Dataset entries:
"""

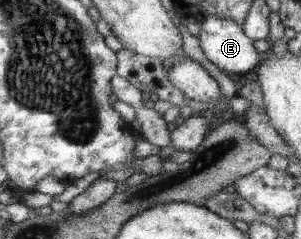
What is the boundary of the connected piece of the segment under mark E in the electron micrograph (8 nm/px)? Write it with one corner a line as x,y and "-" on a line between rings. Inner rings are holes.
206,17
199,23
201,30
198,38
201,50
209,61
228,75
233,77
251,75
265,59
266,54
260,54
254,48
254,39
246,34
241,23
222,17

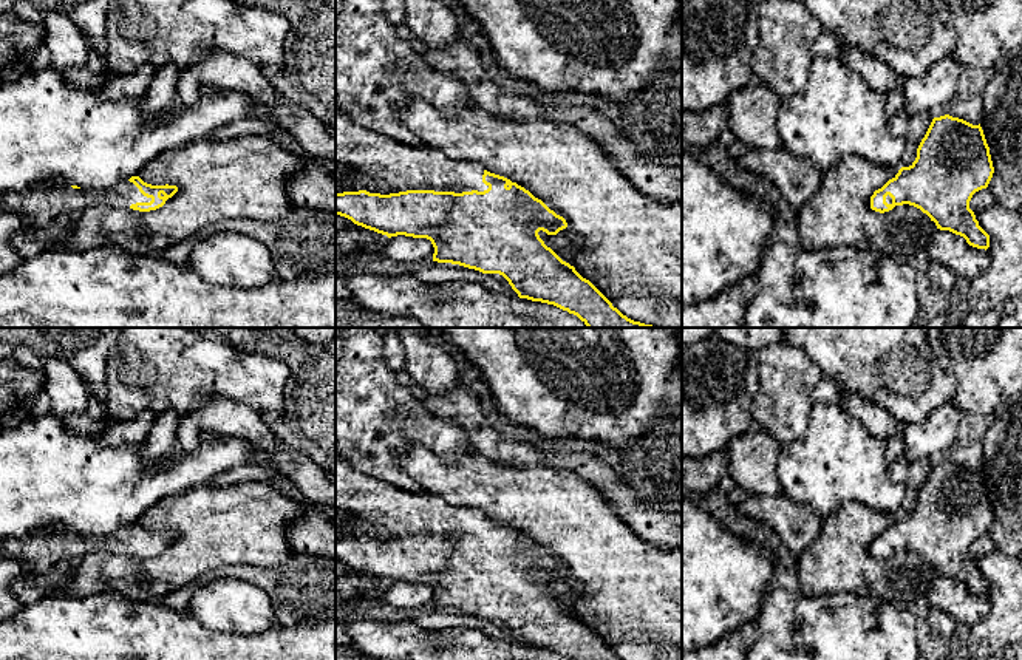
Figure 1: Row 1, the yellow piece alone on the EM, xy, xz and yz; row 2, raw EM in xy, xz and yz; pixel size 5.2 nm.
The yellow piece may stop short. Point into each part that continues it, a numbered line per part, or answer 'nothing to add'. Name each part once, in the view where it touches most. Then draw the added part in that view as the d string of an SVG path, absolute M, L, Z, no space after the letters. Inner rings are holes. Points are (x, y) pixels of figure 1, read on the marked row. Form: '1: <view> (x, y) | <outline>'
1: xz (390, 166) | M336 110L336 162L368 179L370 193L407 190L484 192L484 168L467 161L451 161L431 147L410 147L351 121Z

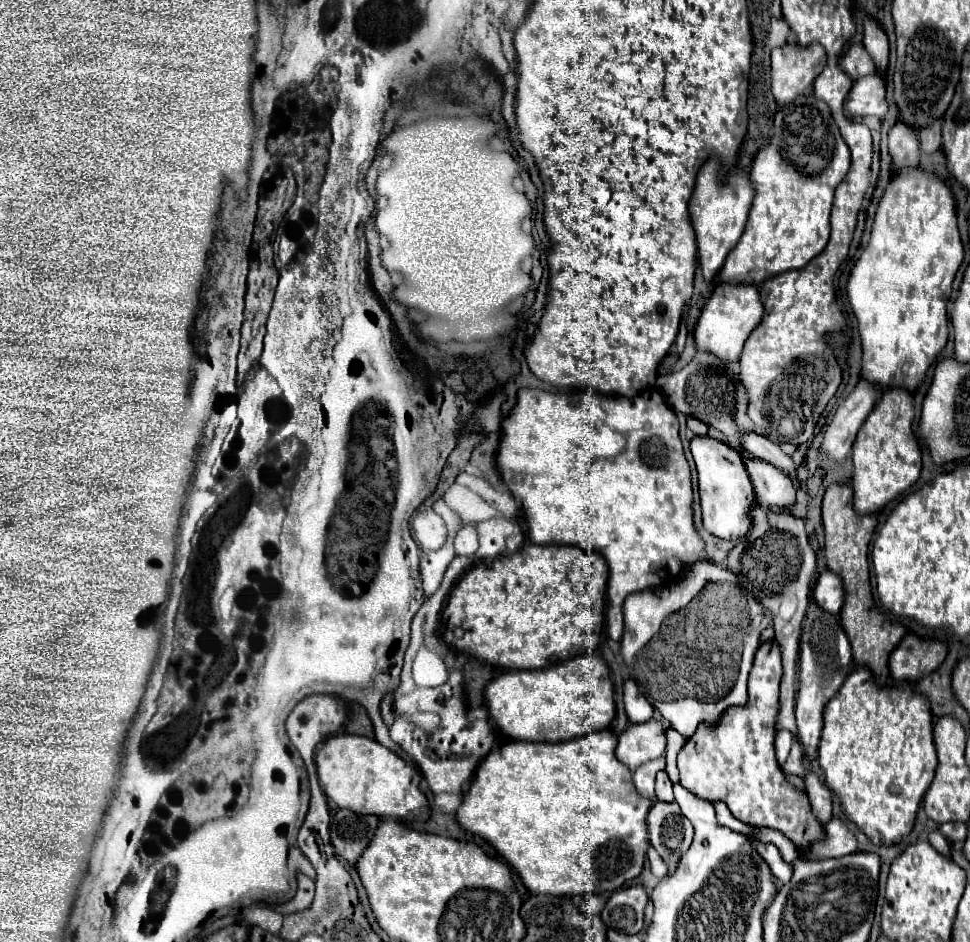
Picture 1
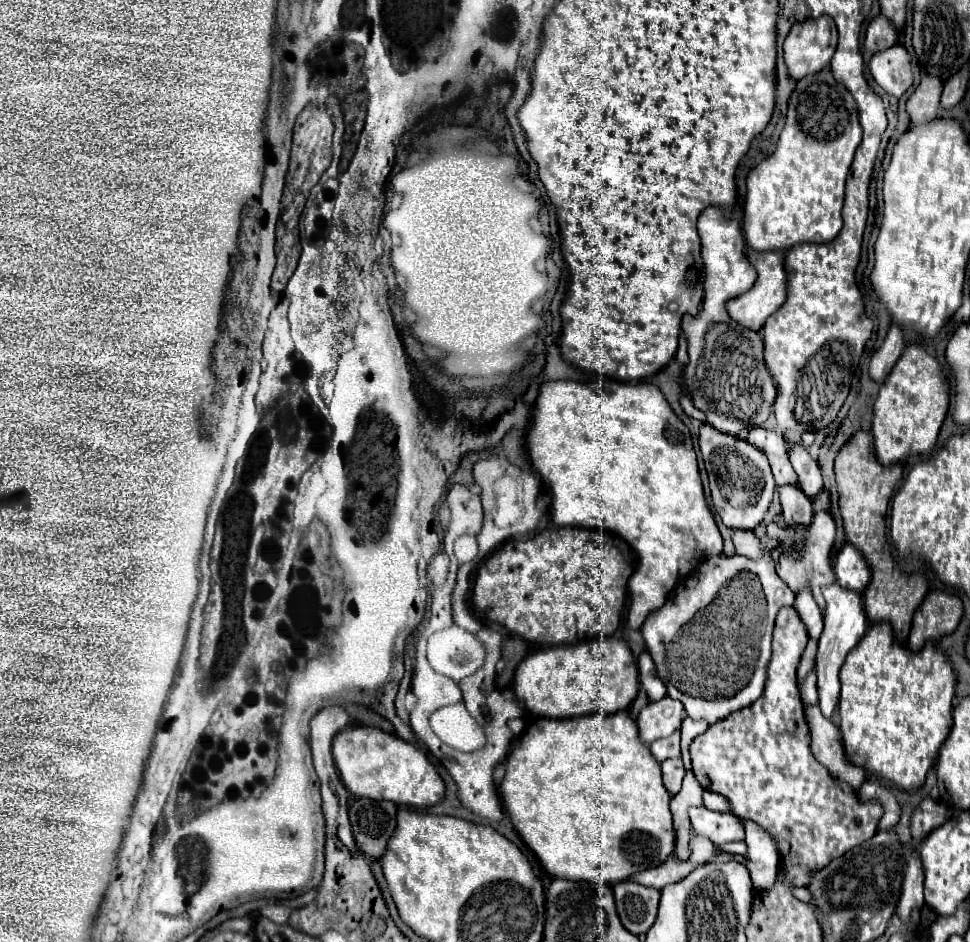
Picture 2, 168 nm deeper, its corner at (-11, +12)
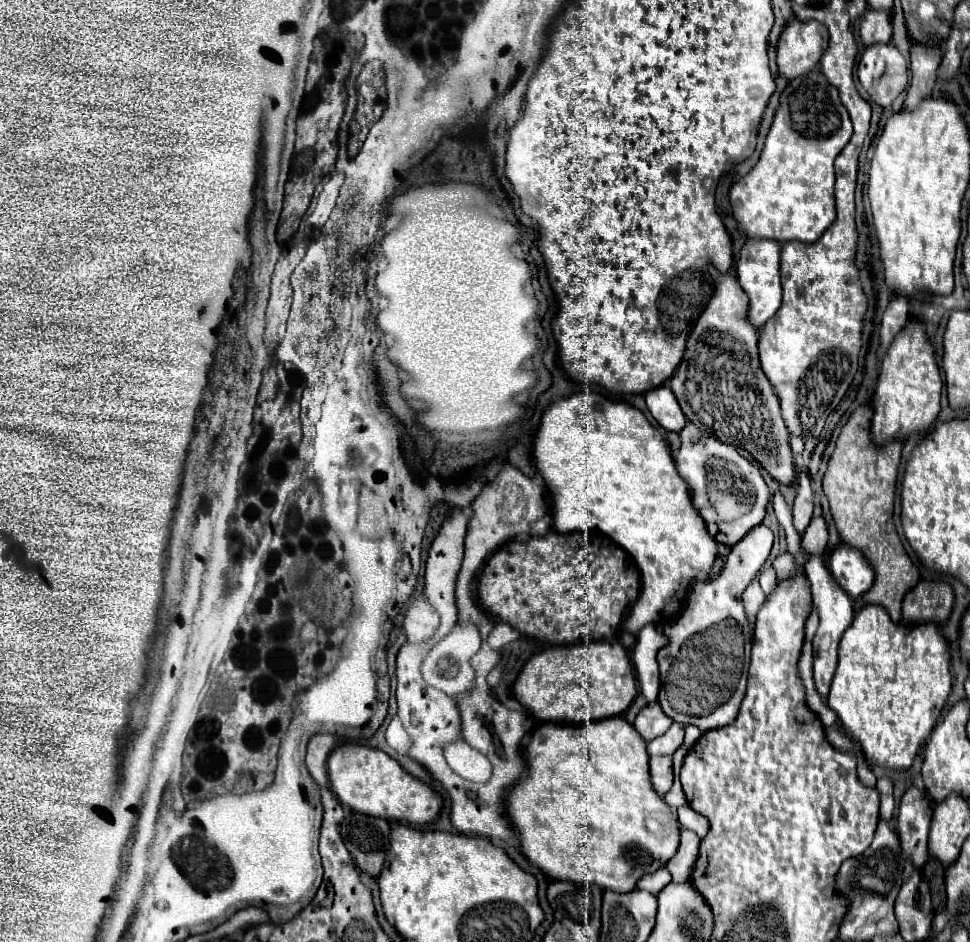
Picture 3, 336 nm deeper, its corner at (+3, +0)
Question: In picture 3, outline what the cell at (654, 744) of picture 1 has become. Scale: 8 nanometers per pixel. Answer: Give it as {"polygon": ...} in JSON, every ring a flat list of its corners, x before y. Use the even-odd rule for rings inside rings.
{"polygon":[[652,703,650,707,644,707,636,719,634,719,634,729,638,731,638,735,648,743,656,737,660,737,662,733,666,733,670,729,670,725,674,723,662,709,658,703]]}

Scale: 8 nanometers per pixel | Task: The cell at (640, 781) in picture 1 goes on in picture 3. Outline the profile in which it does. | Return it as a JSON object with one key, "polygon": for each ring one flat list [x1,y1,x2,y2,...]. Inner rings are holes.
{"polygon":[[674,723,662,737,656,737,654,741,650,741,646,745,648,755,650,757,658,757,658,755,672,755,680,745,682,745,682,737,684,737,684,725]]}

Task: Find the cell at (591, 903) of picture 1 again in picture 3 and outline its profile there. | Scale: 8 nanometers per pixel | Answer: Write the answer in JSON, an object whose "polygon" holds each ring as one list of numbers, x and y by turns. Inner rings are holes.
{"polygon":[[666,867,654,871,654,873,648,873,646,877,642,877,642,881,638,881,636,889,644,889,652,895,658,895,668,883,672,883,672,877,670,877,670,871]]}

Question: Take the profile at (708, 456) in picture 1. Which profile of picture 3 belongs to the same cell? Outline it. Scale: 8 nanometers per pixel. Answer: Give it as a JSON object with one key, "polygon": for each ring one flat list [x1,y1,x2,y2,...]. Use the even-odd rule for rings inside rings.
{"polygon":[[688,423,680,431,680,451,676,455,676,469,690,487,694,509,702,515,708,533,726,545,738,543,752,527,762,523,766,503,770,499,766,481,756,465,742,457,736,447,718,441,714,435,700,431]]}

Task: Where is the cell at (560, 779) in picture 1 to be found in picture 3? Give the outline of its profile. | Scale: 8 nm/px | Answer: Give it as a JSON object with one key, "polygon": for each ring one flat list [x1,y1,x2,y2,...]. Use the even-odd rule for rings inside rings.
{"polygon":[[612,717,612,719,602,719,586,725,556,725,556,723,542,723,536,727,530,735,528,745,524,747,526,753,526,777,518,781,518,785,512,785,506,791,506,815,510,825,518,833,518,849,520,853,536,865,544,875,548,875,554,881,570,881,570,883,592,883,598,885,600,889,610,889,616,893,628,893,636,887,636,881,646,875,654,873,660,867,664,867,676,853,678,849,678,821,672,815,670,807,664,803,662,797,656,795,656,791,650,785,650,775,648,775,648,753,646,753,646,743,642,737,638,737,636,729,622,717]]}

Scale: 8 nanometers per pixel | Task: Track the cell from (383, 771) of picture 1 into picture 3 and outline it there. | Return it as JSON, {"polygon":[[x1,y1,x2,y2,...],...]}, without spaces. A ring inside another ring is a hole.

"""

## TASK REQUIREMENTS
The response is to contain exactly the lines from the beginning of the data through the line containing "Figure 1: Row", both ends included, and nothing else; omit the pictures.

## WRITTEN ANSWER
What is the boundary of the connected piece of the segment under mark E in the electron micrograph (8 nm/px)? Write it with one corner a line as x,y and "-" on a line between rings. Inner rings are holes.
206,17
199,23
201,30
198,38
201,50
209,61
228,75
233,77
251,75
265,59
266,54
260,54
254,48
254,39
246,34
241,23
222,17

Figure 1: Row 1, the yellow piece alone on the EM, xy, xz and yz; row 2, raw EM in xy, xz and yz; pixel size 5.2 nm.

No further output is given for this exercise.